# Reconcile differences in sample size calculation for two proportions?

#### Buckeye

##### Active Member
Hi,

I'm reading in John Lachin's Biostatistical Methods 2nd edition. It suggests a formula for the sample sizes of a two proportion Z-test. I coded it in R below. The etas are the expected sample fractions in each group, pi1 and pi2 are the proportions of interest, Z_alpha and Z_beta are the quantiles for alpha and beta respectively:
Code:
sample_size <- function(eta1,eta2,pi1,pi2,Z_alpha,Z_beta){

pi<-(eta1*pi1)+(eta2*pi2)
phi0<-sqrt((pi*(1-pi))*((1/eta1)+(1/eta2)))
phi1<-sqrt(((pi1*(1-pi1))/eta1)+((pi2*(1-pi2))/eta2))

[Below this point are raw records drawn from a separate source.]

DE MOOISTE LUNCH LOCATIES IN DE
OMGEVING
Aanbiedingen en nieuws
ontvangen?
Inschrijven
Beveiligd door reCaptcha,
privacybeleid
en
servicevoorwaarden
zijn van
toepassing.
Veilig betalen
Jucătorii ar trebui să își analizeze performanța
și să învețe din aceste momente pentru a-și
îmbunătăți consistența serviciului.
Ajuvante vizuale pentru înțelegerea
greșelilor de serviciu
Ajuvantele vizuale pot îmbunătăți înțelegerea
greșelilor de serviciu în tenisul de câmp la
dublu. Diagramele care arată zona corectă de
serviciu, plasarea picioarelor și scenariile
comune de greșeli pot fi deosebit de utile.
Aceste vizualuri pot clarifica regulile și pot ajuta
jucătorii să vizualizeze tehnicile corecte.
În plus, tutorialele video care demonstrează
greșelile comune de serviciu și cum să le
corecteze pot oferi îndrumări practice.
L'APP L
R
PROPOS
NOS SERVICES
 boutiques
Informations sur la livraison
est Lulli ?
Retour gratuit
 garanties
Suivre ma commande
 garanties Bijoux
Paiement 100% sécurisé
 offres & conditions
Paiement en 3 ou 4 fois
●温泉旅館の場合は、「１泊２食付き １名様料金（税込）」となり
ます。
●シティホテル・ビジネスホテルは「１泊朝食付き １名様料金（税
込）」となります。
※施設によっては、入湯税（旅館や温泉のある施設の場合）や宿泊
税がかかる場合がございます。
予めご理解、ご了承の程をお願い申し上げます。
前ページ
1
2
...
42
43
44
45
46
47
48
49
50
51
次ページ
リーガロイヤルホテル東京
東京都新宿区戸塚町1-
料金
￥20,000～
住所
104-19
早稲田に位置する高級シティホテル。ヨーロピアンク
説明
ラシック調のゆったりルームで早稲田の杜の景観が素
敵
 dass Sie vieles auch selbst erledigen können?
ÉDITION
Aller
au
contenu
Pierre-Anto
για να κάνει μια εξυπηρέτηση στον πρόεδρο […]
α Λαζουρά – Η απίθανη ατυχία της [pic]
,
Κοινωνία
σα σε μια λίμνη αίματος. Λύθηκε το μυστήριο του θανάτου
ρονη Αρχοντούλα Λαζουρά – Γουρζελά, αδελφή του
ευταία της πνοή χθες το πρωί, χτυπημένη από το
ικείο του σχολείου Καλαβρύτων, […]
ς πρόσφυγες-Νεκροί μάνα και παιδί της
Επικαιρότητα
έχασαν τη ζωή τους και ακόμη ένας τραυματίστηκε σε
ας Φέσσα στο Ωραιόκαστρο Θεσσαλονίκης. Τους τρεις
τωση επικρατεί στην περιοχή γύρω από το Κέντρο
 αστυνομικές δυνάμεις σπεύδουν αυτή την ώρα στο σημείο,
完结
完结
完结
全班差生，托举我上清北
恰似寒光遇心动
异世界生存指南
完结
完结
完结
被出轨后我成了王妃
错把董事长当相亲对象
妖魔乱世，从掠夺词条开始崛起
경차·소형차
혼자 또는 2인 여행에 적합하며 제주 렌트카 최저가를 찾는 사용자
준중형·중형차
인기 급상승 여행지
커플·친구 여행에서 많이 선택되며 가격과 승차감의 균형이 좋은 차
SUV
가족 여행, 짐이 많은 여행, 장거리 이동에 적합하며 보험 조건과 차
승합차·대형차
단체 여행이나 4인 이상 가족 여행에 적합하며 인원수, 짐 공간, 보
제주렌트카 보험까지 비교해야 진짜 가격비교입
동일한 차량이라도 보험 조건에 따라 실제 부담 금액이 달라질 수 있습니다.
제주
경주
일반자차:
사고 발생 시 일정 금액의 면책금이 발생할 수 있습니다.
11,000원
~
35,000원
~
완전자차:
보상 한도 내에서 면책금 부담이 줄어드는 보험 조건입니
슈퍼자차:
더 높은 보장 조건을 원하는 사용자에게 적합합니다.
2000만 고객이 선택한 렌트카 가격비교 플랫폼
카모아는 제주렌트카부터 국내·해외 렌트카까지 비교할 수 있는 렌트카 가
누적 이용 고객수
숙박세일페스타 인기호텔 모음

res<-(((Z_alpha*phi0)+(Z_beta*phi1))/(pi1-pi2))^2
print(res)

}

sample_size(.5,.5,.28,.4,qnorm(0.975,mean=0,sd=1),qnorm(0.90,mean=0,sd=1))
This is different compared to:
Code:
power.prop.test(n = NULL, p1 = .4, p2 = .28, sig.level = 0.05,power = .9,alternative = c("two.sided"))
This article http://www.stat.ucla.edu/~vlew/stat130/WEEK7/dalgaard9.pdf explains power.prop.test computes a binomial approximation to the normal distribution. When should one method be used over the other? I'm using prop.test which computes a chi-square statistic. I know that if we square a standard normal we get a chi-squared. But, I don't understand why I would use one method over another. Additionally, why does prop.test give the option for a one sided or two sided? Edit: alternative=greater or less is only used when comparing a single proportion against a null value. Makes sense.

Last edited:

#### Dason

You could code up a simulation with the given sample sizes to figure out the power for each result you're getting

#### Buckeye

##### Active Member
I see. I'm noticing a fundamental difference in the calculations. I think each has their own justification. The one I coded seems to be a large sample test with the Z statistic. On the other hand, power.prop.test assumes we are comparing frequencies in a contingency table. In other words, a chi-square test of independence between rows and columns. I'm wondering what the benefit and drawback of each. The power in both examples is 90%. Essentially, if I use a Z test the sample size is 652 whereas if I use a chi-square test the sample size is 326. The chi-square sample size calculation uses a binomial approximation to the normal.
Code:
# N=326
power.prop.test(n = NULL, p1 = .28, p2 = .4,
sig.level = .05,power = .90,strict = TRUE,
alternative = c("two.sided"))

prop.test(x=c(326,91),n=c(326,326),conf.level = .95,alternative = "two.sided")

# N=652
sample_size(.5,.5,.28,.4,qnorm(0.975,mean=0,sd=1),qnorm(0.90,mean=0,sd=1))

Last edited:

#### Buckeye

##### Active Member
Yes, they are. It's because the sample size formulas are different (borrowed from the article above):

#### Buckeye

##### Active Member
Suppose I have infinite time to collect data. Why would I choose one over the other?

#### Dason

I don't know. I don't typically like using these kinds of sample size calculators. Instead I just simulate and use that to estimate power over a range of sample sizes. That way I know the sample size I get will be accurate for the actual analysis I'll be doing.

#### Buckeye

##### Active Member
That's fair. I suppose I can do that and see if the power I get back with the values I set lines up. I guess my question boils down to why run a chi square test as opposed to a Z test. I'll do more reading.

#### fed2

##### Active Member
i check your example against sas proc power, it gives exactly 652, exactly same as your example (apparently example 3.2 from your book.)

proc power;
twosamplefreq test=pchi
groupproportions = (0.4 0.28)
ntotal=.
power=0.9
this uses a 'normal approximation method', according to SAS.

Power analysis is not exactly an exact science. no one agrees within +- 30%, so don't obsess over a few ordinary lives.

#### fed2

##### Active Member
concerning r vs. sas, is one giving npergroup, the other ntotal? the two agree within +- 5 as far as i can tell.

#### Buckeye

##### Active Member
Oh, I didn't notice that. I'll take a closer look. Edit: Yes! The formula I coded is the total N whereas power.prop.test is per group. I thought I was losing my mind. Thanks.

Last edited:

#### fed2

##### Active Member
well at least you had the good sense to cross check against a known result.